[TRECHO DO DOCUMENTO]
A súmula nº 487 do Supremo Tribunal Federal, publicada em 1969, pretendeu resolver a controvérsia reavivada, determinando que “será deferida a posse a quem, evidentemente, tiver o domínio, se com base neste for ela disputada”.

Muito embora escrevendo obra de Direito Processual Civil, Humberto Theodoro Júnior chegou a abordar a questão em seu Curso de Direito Processual Civil. Para os fins desta nota, a análise de posicionamentos doutrinários se encerra aqui, com as observações do processualista.

Travou-se, de logo, enorme controvérsia na doutrina, a propósito desse inconveniente adendo. Astolfo Rezende, por exemplo, advertia, com toda razão, contra o erro cometido pelo legislador e reclamava corrigenda pronta do texto legal. (…)

[REGISTROS LISTADOS]
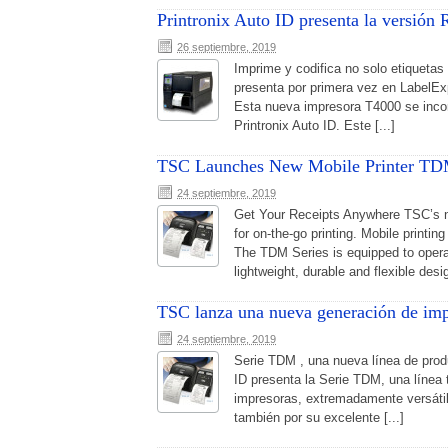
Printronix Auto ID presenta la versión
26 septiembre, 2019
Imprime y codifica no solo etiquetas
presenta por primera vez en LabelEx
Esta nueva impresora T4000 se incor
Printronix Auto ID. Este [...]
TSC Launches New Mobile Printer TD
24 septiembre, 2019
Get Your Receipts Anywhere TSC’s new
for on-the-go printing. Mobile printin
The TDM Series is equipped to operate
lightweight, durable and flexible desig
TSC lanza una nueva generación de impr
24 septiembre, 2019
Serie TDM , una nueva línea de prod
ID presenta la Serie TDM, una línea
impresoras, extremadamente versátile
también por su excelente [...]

[O QUE FAZER]
Pode citar, sem nenhuma alteração, a passagem do trecho do documento que começa em "A súmula nº" e segue até "texto legal. (…)"?

[SOLUÇÃO DO PROBLEMA]
A súmula nº 487 do Supremo Tribunal Federal, publicada em 1969, pretendeu resolver a controvérsia reavivada, determinando que “será deferida a posse a quem, evidentemente, tiver o domínio, se com base neste for ela disputada”.

Muito embora escrevendo obra de Direito Processual Civil, Humberto Theodoro Júnior chegou a abordar a questão em seu Curso de Direito Processual Civil. Para os fins desta nota, a análise de posicionamentos doutrinários se encerra aqui, com as observações do processualista.

Travou-se, de logo, enorme controvérsia na doutrina, a propósito desse inconveniente adendo. Astolfo Rezende, por exemplo, advertia, com toda razão, contra o erro cometido pelo legislador e reclamava corrigenda pronta do texto legal. (…)